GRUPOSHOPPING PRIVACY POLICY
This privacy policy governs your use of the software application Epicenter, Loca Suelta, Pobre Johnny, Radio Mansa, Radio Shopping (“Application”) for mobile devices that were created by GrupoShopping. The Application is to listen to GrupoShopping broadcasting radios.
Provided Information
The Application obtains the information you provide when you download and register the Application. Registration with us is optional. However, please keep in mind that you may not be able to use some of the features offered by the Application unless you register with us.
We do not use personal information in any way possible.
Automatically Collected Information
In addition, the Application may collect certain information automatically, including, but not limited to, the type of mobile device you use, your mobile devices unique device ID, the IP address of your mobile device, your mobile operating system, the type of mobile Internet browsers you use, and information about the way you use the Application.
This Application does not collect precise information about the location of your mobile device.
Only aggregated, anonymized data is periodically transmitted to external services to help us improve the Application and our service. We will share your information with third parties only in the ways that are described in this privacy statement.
____________________
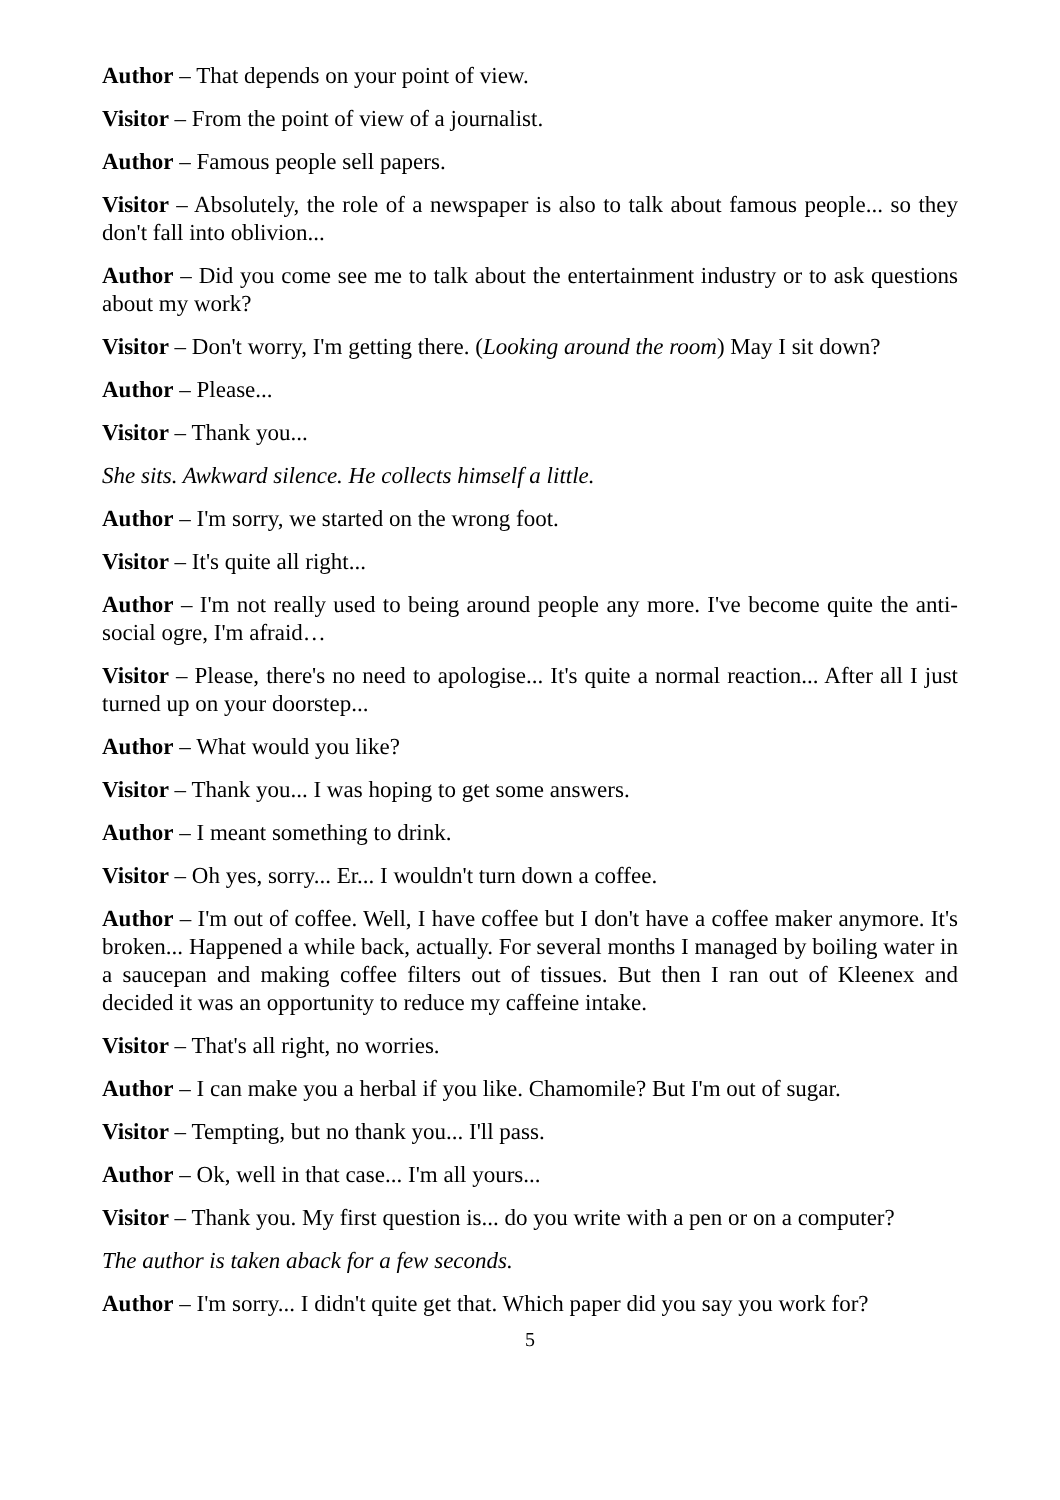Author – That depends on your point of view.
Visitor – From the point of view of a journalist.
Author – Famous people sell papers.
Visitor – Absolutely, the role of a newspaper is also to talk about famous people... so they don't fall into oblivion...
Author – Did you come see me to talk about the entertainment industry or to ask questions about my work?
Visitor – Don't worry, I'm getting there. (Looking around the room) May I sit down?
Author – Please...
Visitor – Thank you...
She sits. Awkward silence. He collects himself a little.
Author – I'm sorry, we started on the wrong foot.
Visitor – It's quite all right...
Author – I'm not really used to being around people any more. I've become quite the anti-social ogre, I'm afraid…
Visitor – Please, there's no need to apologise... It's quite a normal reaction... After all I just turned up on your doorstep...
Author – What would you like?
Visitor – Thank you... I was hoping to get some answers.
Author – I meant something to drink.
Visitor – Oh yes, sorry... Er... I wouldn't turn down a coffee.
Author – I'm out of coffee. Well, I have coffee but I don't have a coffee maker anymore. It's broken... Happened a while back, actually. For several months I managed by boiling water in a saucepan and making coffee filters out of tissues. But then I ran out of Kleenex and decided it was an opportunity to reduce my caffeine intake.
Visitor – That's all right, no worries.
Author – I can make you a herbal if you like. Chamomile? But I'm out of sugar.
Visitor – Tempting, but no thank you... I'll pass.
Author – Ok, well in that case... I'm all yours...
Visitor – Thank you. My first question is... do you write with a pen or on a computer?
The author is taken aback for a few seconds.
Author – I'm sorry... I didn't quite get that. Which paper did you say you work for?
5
____________________
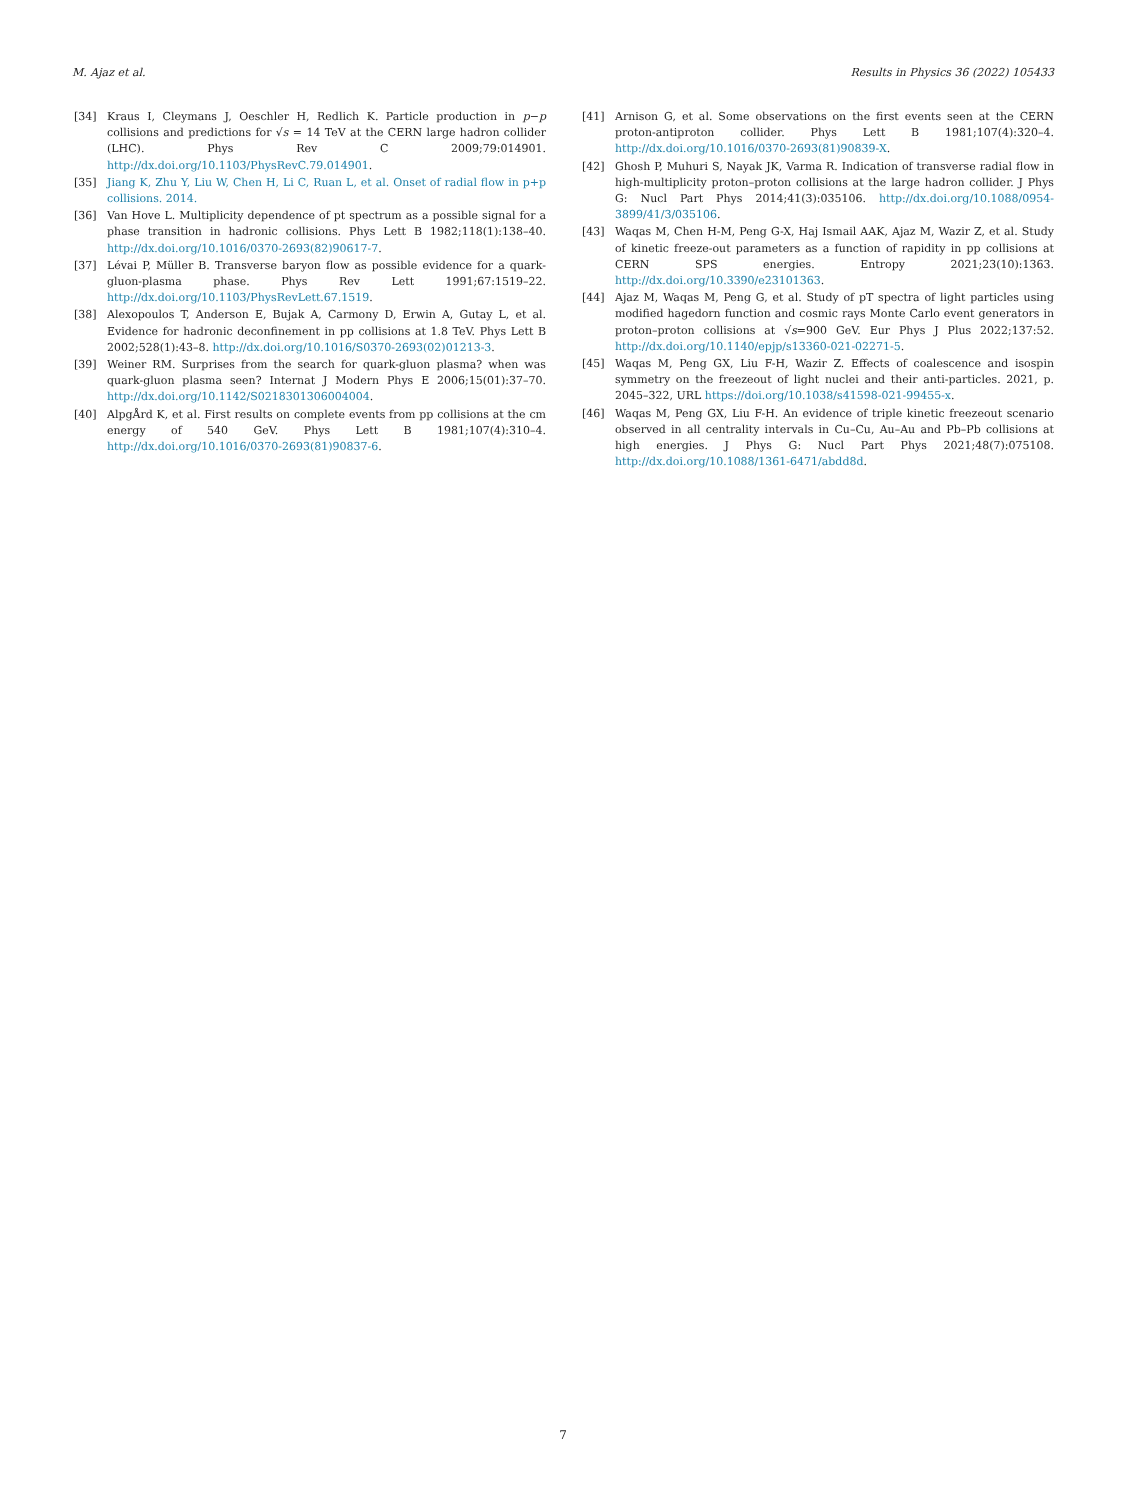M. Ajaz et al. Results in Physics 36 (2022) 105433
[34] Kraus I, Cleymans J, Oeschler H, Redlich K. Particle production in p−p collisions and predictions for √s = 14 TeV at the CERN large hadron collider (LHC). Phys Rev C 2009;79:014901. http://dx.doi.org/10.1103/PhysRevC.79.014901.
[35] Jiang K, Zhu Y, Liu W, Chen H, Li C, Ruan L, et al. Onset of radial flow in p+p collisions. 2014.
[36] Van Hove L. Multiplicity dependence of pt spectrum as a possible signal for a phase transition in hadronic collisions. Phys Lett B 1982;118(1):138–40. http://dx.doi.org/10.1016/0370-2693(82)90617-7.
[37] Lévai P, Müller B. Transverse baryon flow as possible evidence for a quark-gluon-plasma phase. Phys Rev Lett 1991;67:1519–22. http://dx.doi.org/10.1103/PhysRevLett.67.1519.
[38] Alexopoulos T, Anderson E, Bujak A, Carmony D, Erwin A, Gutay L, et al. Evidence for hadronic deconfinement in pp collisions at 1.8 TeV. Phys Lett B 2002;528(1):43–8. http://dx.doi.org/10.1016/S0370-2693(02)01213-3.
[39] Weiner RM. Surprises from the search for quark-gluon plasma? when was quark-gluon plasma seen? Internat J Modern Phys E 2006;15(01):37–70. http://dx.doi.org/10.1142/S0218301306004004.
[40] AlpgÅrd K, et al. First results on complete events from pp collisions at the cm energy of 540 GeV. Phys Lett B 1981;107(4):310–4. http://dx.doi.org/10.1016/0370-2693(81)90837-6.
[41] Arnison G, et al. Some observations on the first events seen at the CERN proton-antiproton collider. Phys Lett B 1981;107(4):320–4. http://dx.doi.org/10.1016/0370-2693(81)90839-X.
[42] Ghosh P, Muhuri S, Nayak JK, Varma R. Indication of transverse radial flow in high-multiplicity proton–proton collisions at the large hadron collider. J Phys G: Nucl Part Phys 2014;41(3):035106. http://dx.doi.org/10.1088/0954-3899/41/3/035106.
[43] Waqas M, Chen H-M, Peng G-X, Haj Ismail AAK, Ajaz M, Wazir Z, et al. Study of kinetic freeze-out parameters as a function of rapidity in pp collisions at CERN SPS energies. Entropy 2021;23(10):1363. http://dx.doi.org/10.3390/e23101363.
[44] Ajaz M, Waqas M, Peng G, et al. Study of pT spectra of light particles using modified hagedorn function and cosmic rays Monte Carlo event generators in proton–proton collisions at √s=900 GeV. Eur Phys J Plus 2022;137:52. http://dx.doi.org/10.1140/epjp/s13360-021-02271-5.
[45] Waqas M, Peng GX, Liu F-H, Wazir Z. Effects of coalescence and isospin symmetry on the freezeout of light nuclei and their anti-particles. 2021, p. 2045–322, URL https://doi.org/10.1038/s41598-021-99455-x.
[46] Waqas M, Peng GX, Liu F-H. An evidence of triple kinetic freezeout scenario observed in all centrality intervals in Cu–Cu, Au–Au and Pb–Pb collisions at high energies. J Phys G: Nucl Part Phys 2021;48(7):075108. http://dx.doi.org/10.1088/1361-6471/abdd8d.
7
____________________
__Exercise instructions__
Lines containing the word "talk": say how many there are in the material, with no other text.

__Written answer__
2